3. Mit Demokratie nach westlichem Vorbild hat Russland in den 1990ern dank westlicher "Unterstützung" seine eigenen Erfahrungen gesammelt. Vom Westen als "Partner" hochgelobt, ist das Land in bitterster Armut und Chaos versunken. Die durchschnittliche Lebenserwartung russischer Männer sank auf 59 Jahre. "Westlich" und "liberal" wurden zu Schimpfwörtern und zu Synonymen von Ausbeutung, Leid und Tod.
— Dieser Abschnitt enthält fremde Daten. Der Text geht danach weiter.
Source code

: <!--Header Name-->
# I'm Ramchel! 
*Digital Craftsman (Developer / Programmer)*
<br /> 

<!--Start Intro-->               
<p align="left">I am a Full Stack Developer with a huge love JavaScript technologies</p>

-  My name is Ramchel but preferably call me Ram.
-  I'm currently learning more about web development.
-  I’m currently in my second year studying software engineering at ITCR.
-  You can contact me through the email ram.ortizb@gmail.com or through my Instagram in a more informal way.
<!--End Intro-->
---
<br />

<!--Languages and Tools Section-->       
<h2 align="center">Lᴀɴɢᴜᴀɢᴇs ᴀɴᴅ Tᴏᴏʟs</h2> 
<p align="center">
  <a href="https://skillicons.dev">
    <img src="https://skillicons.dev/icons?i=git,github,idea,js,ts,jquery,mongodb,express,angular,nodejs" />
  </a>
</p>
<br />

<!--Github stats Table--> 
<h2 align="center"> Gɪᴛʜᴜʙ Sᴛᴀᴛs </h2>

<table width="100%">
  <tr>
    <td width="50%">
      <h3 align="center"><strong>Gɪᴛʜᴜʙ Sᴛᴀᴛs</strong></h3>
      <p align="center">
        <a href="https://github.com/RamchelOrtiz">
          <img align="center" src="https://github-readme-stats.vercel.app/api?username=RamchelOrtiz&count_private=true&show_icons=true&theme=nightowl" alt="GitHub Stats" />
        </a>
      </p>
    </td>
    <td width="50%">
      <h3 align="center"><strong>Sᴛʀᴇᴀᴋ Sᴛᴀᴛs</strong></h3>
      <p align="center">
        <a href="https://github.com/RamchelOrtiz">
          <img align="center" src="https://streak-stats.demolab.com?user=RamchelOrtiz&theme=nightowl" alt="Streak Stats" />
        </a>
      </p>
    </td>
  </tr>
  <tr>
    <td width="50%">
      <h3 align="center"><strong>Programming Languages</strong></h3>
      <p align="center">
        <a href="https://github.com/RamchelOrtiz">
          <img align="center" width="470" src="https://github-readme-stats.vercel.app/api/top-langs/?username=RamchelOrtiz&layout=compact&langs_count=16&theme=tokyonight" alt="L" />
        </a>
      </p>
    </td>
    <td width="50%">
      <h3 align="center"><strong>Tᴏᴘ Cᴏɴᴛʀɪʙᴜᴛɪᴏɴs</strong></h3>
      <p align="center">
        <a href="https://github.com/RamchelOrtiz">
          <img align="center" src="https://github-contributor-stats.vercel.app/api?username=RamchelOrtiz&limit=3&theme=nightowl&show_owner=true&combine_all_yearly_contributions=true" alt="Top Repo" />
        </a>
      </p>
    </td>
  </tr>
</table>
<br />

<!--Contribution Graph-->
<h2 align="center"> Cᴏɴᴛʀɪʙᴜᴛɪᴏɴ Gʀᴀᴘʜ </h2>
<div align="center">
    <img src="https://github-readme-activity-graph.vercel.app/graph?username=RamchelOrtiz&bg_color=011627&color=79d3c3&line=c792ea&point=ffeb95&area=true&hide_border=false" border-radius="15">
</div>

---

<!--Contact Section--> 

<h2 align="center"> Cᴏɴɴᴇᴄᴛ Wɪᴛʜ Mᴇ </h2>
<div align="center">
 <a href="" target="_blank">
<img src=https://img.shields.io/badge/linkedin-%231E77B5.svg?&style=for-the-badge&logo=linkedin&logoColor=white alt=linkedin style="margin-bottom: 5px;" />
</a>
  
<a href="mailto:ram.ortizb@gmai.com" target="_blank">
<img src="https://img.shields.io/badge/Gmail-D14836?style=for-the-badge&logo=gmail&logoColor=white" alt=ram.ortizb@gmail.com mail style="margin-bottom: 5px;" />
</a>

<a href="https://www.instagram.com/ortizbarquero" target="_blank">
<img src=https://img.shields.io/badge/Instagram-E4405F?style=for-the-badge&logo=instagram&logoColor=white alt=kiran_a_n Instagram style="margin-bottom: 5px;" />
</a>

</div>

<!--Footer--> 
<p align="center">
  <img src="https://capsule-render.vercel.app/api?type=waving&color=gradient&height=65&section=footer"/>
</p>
Was genau stört Dich eigentlich daran, dass die Russen deshalb seit einigen Jahren möglichst immer wieder jemanden wählen, von dem sie erhoffen bzw. genau wissen, dass sie dieses Chaos und diese Armut möglichst nie wieder erleben müssen? Gönnst Du ihnen ihre eigenen Erfahrungen und ihre eigenen Schlussfolgerungen nicht? Du hast doch diese Erfahrungen selbst nie gemacht (sondern Deine eigenen in Deinem Land) und Du musst ihre Schlussfolgerungen doch nicht für Dich und Dein Land ziehen (sondern Du ziehst logischerweise Deine eigenen Schlussfolgerungen aus Deiner eigenen Vergangenheit).